- The Washington Times - Tuesday, August 2, 2016

A man Donald Trump introduced as retired Lt. Col. Louis Dorfman presented the Republican presidential nominee with his Purple Heart before a rally Tuesday in Virginia.

“I said to him, ‘Is that like the real one, or is that a copy?” Mr. Trump recalled in his speech at a high school in Ashburn. He said the veteran assured him that the medal was real, saying, “I have such confidence in you.”

“Man, that’s like big stuff,” Mr. Trump said. “I always wanted to get the Purple Heart — this was much easier. But I’ll tell you, it was such an honor.”

Mr. Trump then invited the U.S. Army veteran onstage to pose for photographs. The nominee told audience members that he asked Mr. Dorfman to speak, but he responded, “No, sir, I’d like you to just keep saying what you’ve been saying.”

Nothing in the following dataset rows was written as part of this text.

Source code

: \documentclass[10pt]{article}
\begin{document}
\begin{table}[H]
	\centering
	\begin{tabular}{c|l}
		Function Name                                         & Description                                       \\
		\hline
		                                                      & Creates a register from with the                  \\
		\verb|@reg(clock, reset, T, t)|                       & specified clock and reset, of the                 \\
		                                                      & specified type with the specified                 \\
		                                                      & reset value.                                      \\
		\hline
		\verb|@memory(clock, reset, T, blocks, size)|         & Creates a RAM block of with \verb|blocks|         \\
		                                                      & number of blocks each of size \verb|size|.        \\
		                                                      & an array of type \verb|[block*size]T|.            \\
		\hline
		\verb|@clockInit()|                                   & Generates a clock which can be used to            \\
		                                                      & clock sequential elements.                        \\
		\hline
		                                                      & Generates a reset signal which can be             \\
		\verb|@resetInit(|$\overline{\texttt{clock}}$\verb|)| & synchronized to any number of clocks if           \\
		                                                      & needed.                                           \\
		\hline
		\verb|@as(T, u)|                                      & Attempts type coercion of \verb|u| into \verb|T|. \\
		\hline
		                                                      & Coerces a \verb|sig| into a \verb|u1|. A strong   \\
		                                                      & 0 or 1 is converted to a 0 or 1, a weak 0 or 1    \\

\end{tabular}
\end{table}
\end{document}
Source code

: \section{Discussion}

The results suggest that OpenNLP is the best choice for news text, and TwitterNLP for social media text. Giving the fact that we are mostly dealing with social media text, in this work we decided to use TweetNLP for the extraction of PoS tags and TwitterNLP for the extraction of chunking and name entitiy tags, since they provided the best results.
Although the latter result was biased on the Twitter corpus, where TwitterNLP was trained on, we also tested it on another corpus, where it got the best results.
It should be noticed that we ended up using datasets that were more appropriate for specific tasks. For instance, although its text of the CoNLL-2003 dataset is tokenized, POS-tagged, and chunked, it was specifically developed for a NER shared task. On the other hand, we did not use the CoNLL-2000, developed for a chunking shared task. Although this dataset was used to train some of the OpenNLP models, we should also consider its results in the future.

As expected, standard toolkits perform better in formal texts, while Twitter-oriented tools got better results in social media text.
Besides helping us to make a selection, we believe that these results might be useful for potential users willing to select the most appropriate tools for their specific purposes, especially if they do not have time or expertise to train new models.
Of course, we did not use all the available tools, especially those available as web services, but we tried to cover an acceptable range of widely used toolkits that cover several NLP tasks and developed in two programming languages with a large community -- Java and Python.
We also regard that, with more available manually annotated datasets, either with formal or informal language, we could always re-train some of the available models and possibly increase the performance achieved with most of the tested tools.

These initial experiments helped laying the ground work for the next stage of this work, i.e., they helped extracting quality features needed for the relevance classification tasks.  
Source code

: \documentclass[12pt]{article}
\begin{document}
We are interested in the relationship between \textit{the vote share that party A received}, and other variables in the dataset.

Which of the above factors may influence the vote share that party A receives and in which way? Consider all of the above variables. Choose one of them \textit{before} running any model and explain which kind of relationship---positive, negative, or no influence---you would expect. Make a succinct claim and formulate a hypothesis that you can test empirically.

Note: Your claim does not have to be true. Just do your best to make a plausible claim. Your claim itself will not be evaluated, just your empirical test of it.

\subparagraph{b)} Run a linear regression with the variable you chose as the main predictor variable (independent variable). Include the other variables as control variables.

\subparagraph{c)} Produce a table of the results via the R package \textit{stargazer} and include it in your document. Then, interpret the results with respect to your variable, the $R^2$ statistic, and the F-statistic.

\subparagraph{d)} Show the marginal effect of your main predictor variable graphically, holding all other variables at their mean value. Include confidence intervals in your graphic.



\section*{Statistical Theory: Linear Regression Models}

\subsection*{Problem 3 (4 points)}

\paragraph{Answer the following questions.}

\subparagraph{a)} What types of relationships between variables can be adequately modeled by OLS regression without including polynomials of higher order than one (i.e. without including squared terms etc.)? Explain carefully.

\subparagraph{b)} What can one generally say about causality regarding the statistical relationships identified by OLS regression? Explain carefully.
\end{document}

NBC News correspondent Katy Tur tweeted that the veteran told her before the rally that the Purple Heart was actually a duplicate, The Hill reported.

“The man who gave Trump his purple heart told me earlier today, it was a copy of his purple heart,” she wrote.

Mr. Dorfman was awarded the Purple Heart after being wounded in action in Iraq in 2007, Politico reported.

U.S. House candidate Sean Barney, a Marine veteran and Purple Heart recipient, blasted Mr. Trump for his “flippant and repugnant” comment about always wanting to receive the medal.

“As someone who fought for our country in Iraq, was injured, and was awarded a Purple Heart, I can tell you, no one should ever ‘want’ to get a Purple Heart,” Mr. Barney, a Democrat, said in a statement. “Again and again, Donald Trump has proven that he is unfit to be the Commander in Chief of our armed forces. As Khizr Khan poignantly argued, Donald Trump has not sacrificed for this country and he does not understand duty to any cause other than himself.”

The development comes as Mr. Trump continues to face backlash for his criticism of Khizr Khan and Ghazala Khan, the Muslim parents of a fallen U.S. soldier who spoke out against the Republican nominee during the Democratic National Convention last week.